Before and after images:
· · · · · · ·

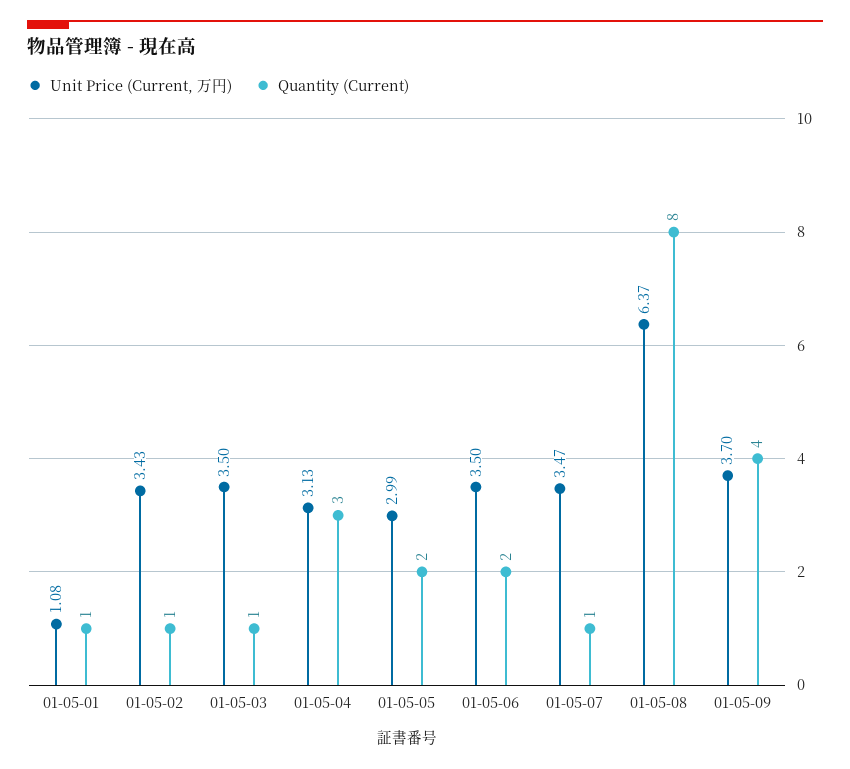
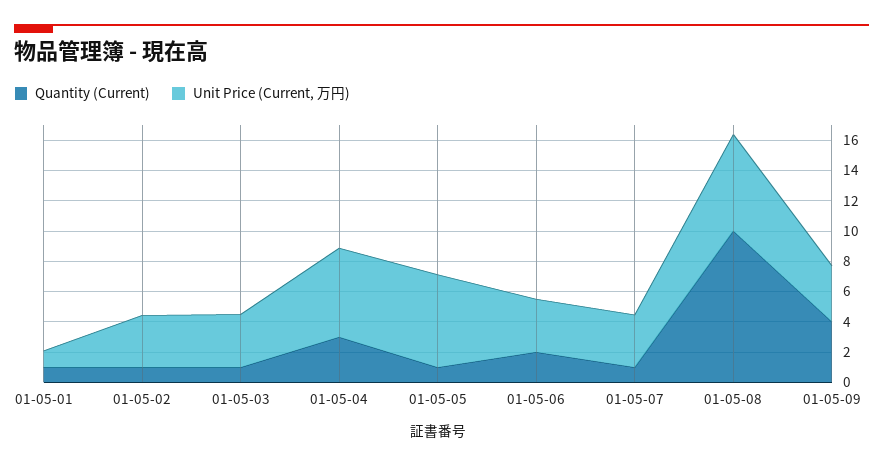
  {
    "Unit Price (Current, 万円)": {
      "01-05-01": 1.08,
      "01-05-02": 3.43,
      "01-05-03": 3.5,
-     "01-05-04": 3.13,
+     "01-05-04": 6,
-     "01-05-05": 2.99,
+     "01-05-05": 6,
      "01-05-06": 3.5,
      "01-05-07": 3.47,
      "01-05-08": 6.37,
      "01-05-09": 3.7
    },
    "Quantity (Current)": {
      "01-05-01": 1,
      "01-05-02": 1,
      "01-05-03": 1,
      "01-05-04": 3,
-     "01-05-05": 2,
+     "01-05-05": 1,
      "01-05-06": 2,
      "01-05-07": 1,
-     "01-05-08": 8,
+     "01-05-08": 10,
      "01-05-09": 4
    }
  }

· · · · · · ·

GOAL OF THE EXERCISE: Search the records above for the string "Current". Report each line that has it.

SOLVED EXERCISE:
    "Unit Price (Current, 万円)": {
    "Quantity (Current)": {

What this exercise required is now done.